Lab: Safe Terraform Workflow for Production-Like Kubernetes

Goal

Execute a guardrails-first Terraform workflow:

plan with explicit output artifact
review and validate intent
apply only from reviewed planfile
verify resulting state

Guardrail companion:

review-checklist.md (must be completed before apply)
drift-playbook.md (required when drift is detected)

Prerequisites

Terraform installed
pre-commit installed and hooks configured (make install-hooks)
Access to the target Terraform directory
Required environment variables/secrets for the selected environment
scripts/guard-terraform-plan.sh available and executable

Target Options

Choose one:

Local: infra/terraform/kind_cluster
Hetzner: infra/terraform/hcloud_cluster

Examples below use Hetzner path.

Step 1: Context and Scope Check

Confirm you are in the correct repo and directory:

pwd
ls -la

Expected:

path ends with sre/
Terraform target directory exists

Run local IaC guardrails before creating a plan:

pre-commit run terraform-fmt --all-files
pre-commit run terraform-validate --all-files
pre-commit run terraform-security --all-files
pre-commit run flux-kustomize-validate --all-files

Step 2: Generate a Planfile (Guarded)

scripts/guard-terraform-plan.sh plan \
  --dir infra/terraform/hcloud_cluster \
  --out tfplan

Expected output includes:

plan created: <workdir>/tfplan
metadata created: <workdir>/tfplan.meta

Step 3: Review Plan Before Apply

terraform -chdir=infra/terraform/hcloud_cluster show tfplan

Now complete review-checklist.md and attach it to PR/review notes.

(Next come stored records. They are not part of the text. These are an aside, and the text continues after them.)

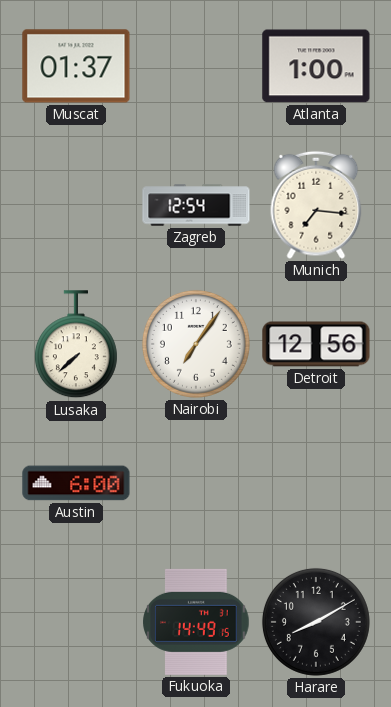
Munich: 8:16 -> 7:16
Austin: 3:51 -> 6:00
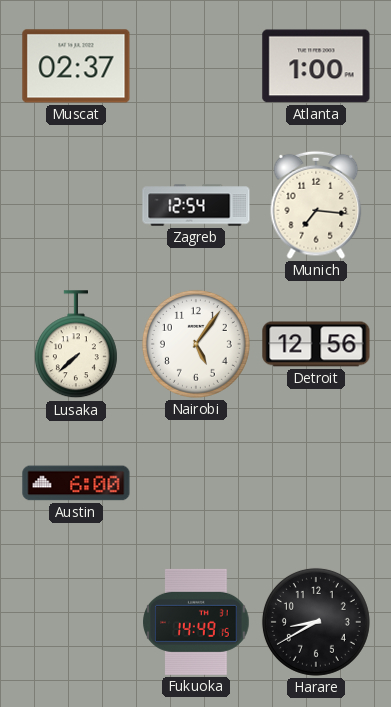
Muscat: 01:37 -> 02:37
Nairobi: 7:06 -> 5:06
Harare: 8:10 -> 8:40
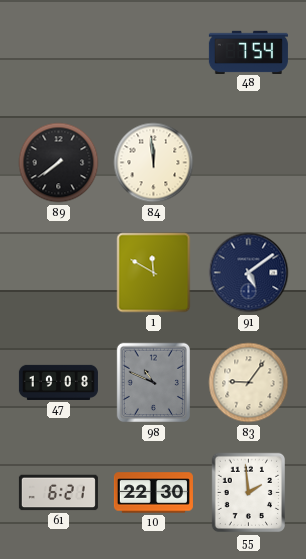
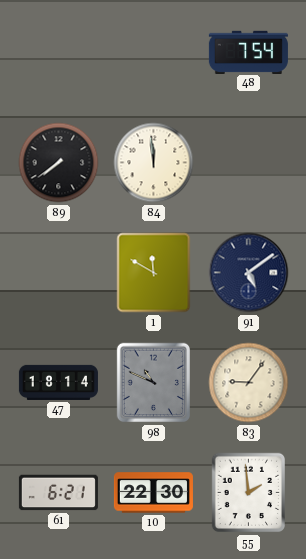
47: 19:08 -> 18:14
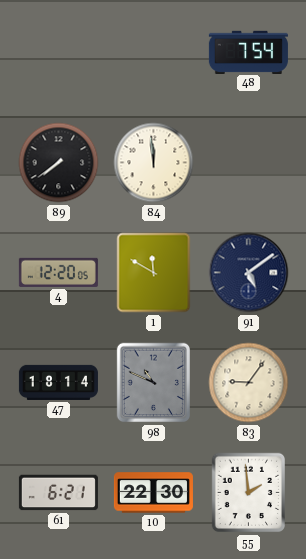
4: none -> 12:20
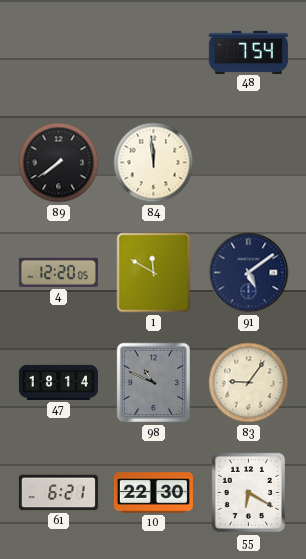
55: 1:59 -> 6:20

Hard stop conditions (do not apply):

Any unexpected destroy action.
Changes to unrelated modules/resources.
Environment mismatch (wrong account/cluster/namespace assumptions).
Planfile older than policy window for this change.

Step 4: Apply Only the Reviewed Planfile

scripts/guard-terraform-plan.sh apply \
  --dir infra/terraform/hcloud_cluster \
  --out tfplan \
  --max-age-minutes 60

Expected:

Apply runs only if tfplan and tfplan.meta are present and fresh.
If stale/missing metadata, script blocks apply with explicit error.
Apply must happen only after signed-off checklist completion.

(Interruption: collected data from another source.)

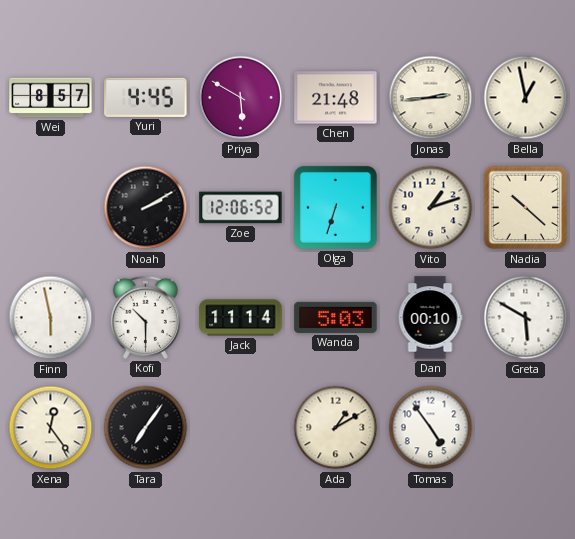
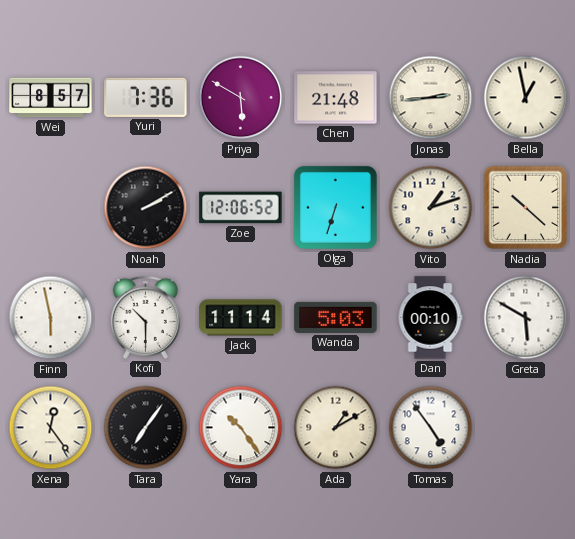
Yuri: 4:45 -> 7:36
Yara: none -> 10:24
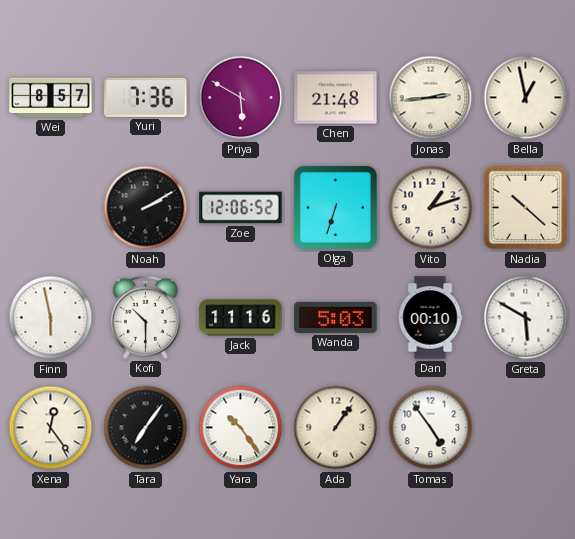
Jack: 11:14 -> 11:16
Ada: 1:10 -> 1:06
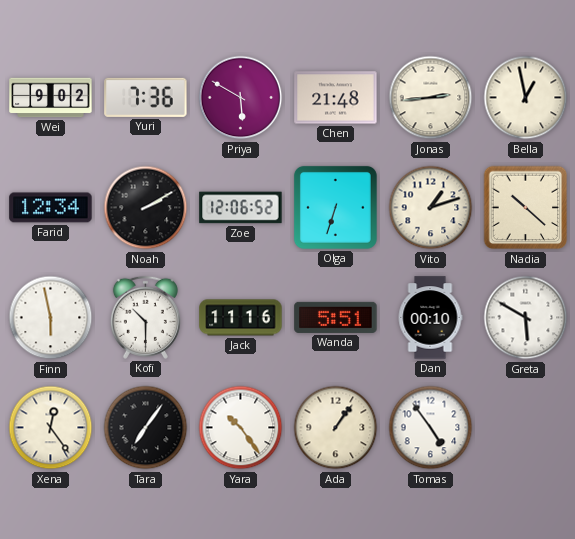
Wei: 8:57 -> 9:02
Farid: none -> 12:34
Wanda: 5:03 -> 5:51
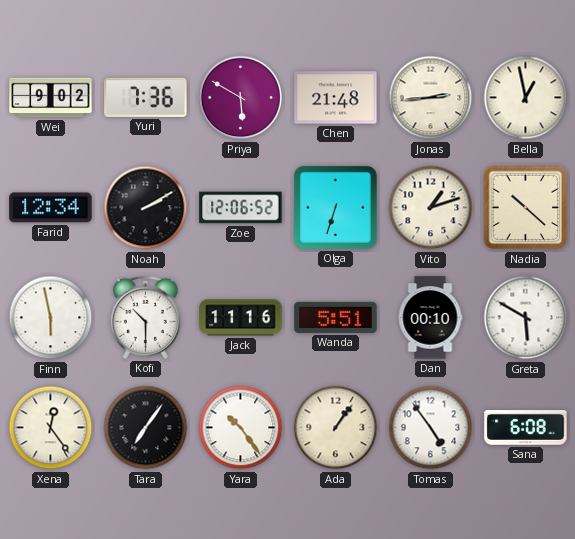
Sana: none -> 6:08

Step 5: Verify Post-Apply State

terraform -chdir=infra/terraform/hcloud_cluster output

For cluster targets, also verify:

kubectl get nodes
kubectl get ns

Step 6: Drift Detection Drill

Run a fresh plan after apply:

terraform -chdir=infra/terraform/hcloud_cluster plan -input=false -detailed-exitcode
echo $?

Expected:

0: no changes, continue
2: drift and/or pending changes, classify using drift-playbook.md
1: tooling/state error, stop and fix before any apply

Stop criteria by drift class (from drift-playbook.md):

Class A: document evidence and proceed only after reviewer confirms benign impact.
Class B: pause apply, decide reconcile-vs-codify path, then re-plan.
Class C: block apply and escalate to incident-level review.

Step 7: Safe Destroy Practice (Dry Run Discussion)

Do not run destroy blindly. First define:

exact target environment
expected deleted resource classes
recreate path and recovery time expectation

Optional (only in isolated test env):

terraform -chdir=infra/terraform/hcloud_cluster plan -destroy -input=false

Destroy preflight checklist (required):

Correct target environment confirmed.
Data/state impact explicitly documented.
Recreate path documented and tested at least once in non-prod.
Stakeholder approval recorded.
Scope is explicit (-target or clearly bounded module/resource set) and reviewed.

Failure Scenarios

Apply without plan metadata

command should fail
learner explains why guardrail blocked execution

Stale planfile

command should fail when --max-age-minutes is exceeded
learner regenerates plan and re-runs review

Done When

Learner can run guarded plan -> apply end-to-end.
Learner can explain why lock/state/plan artifacts reduce blast radius.
Learner can identify and communicate drift before applying new changes.
Learner can use and defend a concrete plan review checklist before any apply.